Task description ->
Return every entry exactly. Leave nothing out.

(Collection entries)
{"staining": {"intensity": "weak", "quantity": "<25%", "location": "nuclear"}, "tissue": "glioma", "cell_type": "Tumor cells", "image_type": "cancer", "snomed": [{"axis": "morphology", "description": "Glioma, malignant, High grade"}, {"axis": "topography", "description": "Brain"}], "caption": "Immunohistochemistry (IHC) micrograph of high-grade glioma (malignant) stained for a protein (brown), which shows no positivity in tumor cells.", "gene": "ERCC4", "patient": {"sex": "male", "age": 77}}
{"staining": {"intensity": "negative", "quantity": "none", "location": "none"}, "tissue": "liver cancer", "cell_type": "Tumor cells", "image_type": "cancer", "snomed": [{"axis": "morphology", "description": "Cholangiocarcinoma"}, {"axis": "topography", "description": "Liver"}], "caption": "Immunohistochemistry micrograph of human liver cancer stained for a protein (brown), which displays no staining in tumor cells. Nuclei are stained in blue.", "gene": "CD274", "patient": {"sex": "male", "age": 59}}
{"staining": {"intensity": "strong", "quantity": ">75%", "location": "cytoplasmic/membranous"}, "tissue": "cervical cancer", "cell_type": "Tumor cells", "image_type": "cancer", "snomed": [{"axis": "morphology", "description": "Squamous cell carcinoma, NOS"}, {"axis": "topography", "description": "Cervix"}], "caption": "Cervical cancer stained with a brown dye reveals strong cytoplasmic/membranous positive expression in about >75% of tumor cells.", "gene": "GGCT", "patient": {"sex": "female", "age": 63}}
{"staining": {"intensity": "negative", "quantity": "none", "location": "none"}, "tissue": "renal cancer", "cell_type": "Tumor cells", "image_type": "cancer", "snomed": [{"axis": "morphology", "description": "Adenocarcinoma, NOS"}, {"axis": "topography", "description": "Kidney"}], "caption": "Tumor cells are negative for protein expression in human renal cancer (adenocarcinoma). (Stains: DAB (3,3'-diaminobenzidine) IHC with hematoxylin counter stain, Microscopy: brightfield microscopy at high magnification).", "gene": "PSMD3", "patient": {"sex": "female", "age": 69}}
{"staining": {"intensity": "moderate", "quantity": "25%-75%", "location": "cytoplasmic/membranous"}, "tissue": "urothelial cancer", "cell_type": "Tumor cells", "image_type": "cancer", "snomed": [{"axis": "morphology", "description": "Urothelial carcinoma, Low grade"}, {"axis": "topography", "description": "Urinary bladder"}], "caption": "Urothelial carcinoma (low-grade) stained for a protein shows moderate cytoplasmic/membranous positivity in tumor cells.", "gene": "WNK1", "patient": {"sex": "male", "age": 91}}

Exercise result ->
{"staining": {"intensity": "weak", "quantity": "<25%", "location": "nuclear"}, "tissue": "glioma", "cell_type": "Tumor cells", "image_type": "cancer", "snomed": [{"axis": "morphology", "description": "Glioma, malignant, High grade"}, {"axis": "topography", "description": "Brain"}], "caption": "Immunohistochemistry (IHC) micrograph of high-grade glioma (malignant) stained for a protein (brown), which shows no positivity in tumor cells.", "gene": "ERCC4", "patient": {"sex": "male", "age": 77}}
{"staining": {"intensity": "negative", "quantity": "none", "location": "none"}, "tissue": "liver cancer", "cell_type": "Tumor cells", "image_type": "cancer", "snomed": [{"axis": "morphology", "description": "Cholangiocarcinoma"}, {"axis": "topography", "description": "Liver"}], "caption": "Immunohistochemistry micrograph of human liver cancer stained for a protein (brown), which displays no staining in tumor cells. Nuclei are stained in blue.", "gene": "CD274", "patient": {"sex": "male", "age": 59}}
{"staining": {"intensity": "strong", "quantity": ">75%", "location": "cytoplasmic/membranous"}, "tissue": "cervical cancer", "cell_type": "Tumor cells", "image_type": "cancer", "snomed": [{"axis": "morphology", "description": "Squamous cell carcinoma, NOS"}, {"axis": "topography", "description": "Cervix"}], "caption": "Cervical cancer stained with a brown dye reveals strong cytoplasmic/membranous positive expression in about >75% of tumor cells.", "gene": "GGCT", "patient": {"sex": "female", "age": 63}}
{"staining": {"intensity": "negative", "quantity": "none", "location": "none"}, "tissue": "renal cancer", "cell_type": "Tumor cells", "image_type": "cancer", "snomed": [{"axis": "morphology", "description": "Adenocarcinoma, NOS"}, {"axis": "topography", "description": "Kidney"}], "caption": "Tumor cells are negative for protein expression in human renal cancer (adenocarcinoma). (Stains: DAB (3,3'-diaminobenzidine) IHC with hematoxylin counter stain, Microscopy: brightfield microscopy at high magnification).", "gene": "PSMD3", "patient": {"sex": "female", "age": 69}}
{"staining": {"intensity": "moderate", "quantity": "25%-75%", "location": "cytoplasmic/membranous"}, "tissue": "urothelial cancer", "cell_type": "Tumor cells", "image_type": "cancer", "snomed": [{"axis": "morphology", "description": "Urothelial carcinoma, Low grade"}, {"axis": "topography", "description": "Urinary bladder"}], "caption": "Urothelial carcinoma (low-grade) stained for a protein shows moderate cytoplasmic/membranous positivity in tumor cells.", "gene": "WNK1", "patient": {"sex": "male", "age": 91}}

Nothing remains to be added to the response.